DATA SUPPLIED:
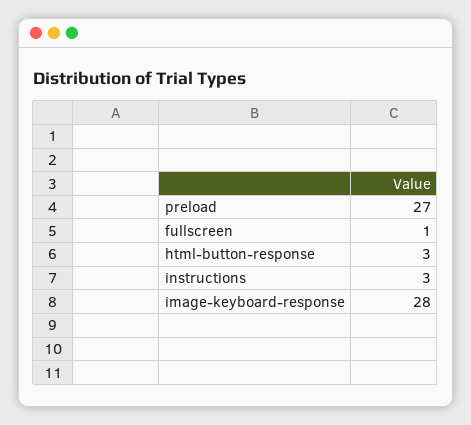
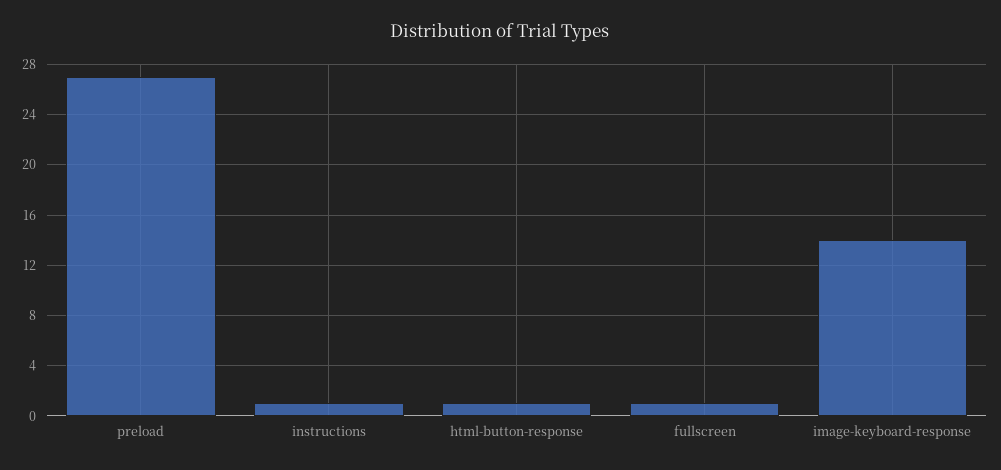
  {
    "preload": 27,
    "fullscreen": 1,
-   "html-button-response": 3,
+   "html-button-response": 1,
-   "instructions": 3,
+   "instructions": 1,
-   "image-keyboard-response": 28
+   "image-keyboard-response": 14
  }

REQUEST: Copy each line above exactly. Images do not belong in the copy.

RESPONSE AREA:
  {
    "preload": 27,
    "fullscreen": 1,
-   "html-button-response": 3,
+   "html-button-response": 1,
-   "instructions": 3,
+   "instructions": 1,
-   "image-keyboard-response": 28
+   "image-keyboard-response": 14
  }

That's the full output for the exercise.